Que faire quand on fait le même trajet pour la dixième fois en quinze jours ? Trois cents kilomètres aller, trois cents kilomètres retour, sous la pluie, une autoroute quasi droite, même paysage plat, même ciel bas ; c’est le Nord ! Que faire ? Compter : les poteaux, les usines, les éoliennes, les accidents, les camions rouges, les voitures polonaises, tout ce qui se dénombre. Moi je compte les buses, les grandes aigrettes blanches et les cimetières militaires.
Quand il pleut, les buses sur les poteaux prennent souvent une posture bizarre. Elles se posent les pattes écartées, les ailes tombantes, égouttant l’eau de leur plumage. Elles se tiennent immobiles, en attendant que la pluie commencée elles ne savent plus quand, cesse enfin de tomber. Elles ne relâchent pas leur veille, elles guettent le moindre mouvement des mulots tapis dans les fossés alentour, mais elles ne bougent pas.
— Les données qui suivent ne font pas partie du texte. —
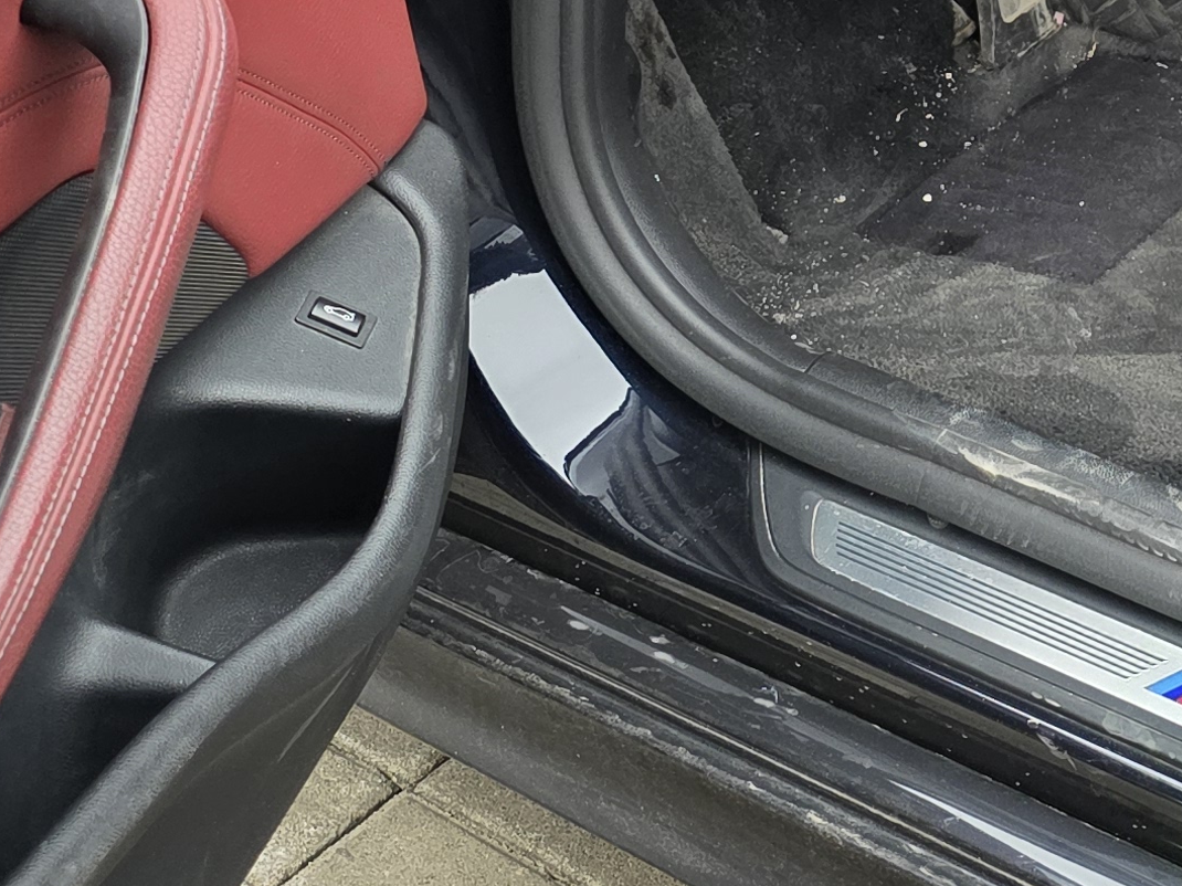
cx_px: 1296
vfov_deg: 16.7
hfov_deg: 21.6
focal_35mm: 86
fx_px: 2936
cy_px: -29
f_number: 1.7
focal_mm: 6.3
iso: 200
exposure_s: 1/180
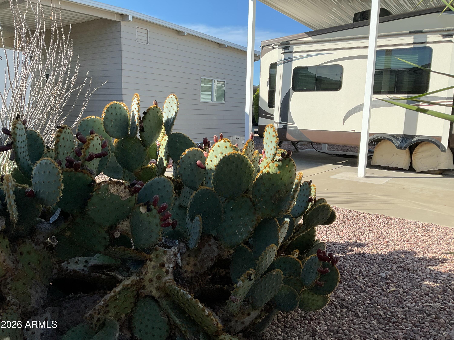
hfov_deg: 61.7
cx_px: 227
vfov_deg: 48.2
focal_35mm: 29
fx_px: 380
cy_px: 170
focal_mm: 3
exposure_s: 1/1076
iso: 16
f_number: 1.8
Leur passivité et leur agressivité évoquent les parlementaires en train de vivre le débat sur le mariage pour tous. Guerre de postures : dis-moi qui tu es (catéchiste, père de famille, scout ou libertaire) et je te dirai comment je te réduirai à néant. Rhétorique de poteaux : montre-moi d’où tu parles et je te répondrai homophobe, intégriste, crétin, barbare. Pour cette fois, c’est le parti à droite qui se retrouve en position de dominé, toujours sur la défensive. Ils se mettent dans leur tort, ils méritent l’invective à chaque tentative qu’ils font d’exposer leurs vues. D’autant qu’ils ont le handicap de représenter une masse silencieuse et indifférenciée, tandis que la majorité si bien nommée, non qu’elle soit représentative des citoyens, mais parce qu’elle compte plus, qu’elle s’impose mieux, cette majorité d’élus représente une poignée de personnes déterminées, actives, qui veulent tout et n'écoutent rien (et n’ont besoin de personnes). Les ricanements, les tollés leur tiennent lieu de rhétorique. Ils n’ont pas besoin de débattre, quelques envolées lyriques vite aplaties, d’évocations de la liberté et de l’égalité (la fraternité n’a pas cours) et bruyamment applaudies tiennent d’argumentation. Et pourquoi pas ? Puisque ça marche. Le but n’est-il pas de triompher ? Le cynisme, comme l'hypocrisie, se sert de la vertu, en l’occurrence républicaine. Dommage que dans ce débat, la fraternité ait été oubliée. Les envolées lyriques et pataudes de Mme Taubira lui vaudront certainement un dipôme d"ouverture, de générosité, d'égalité. Mais la société française post-débat sera-t-elle devenue plus ouverte, plus généreuse, plus fraternelle ?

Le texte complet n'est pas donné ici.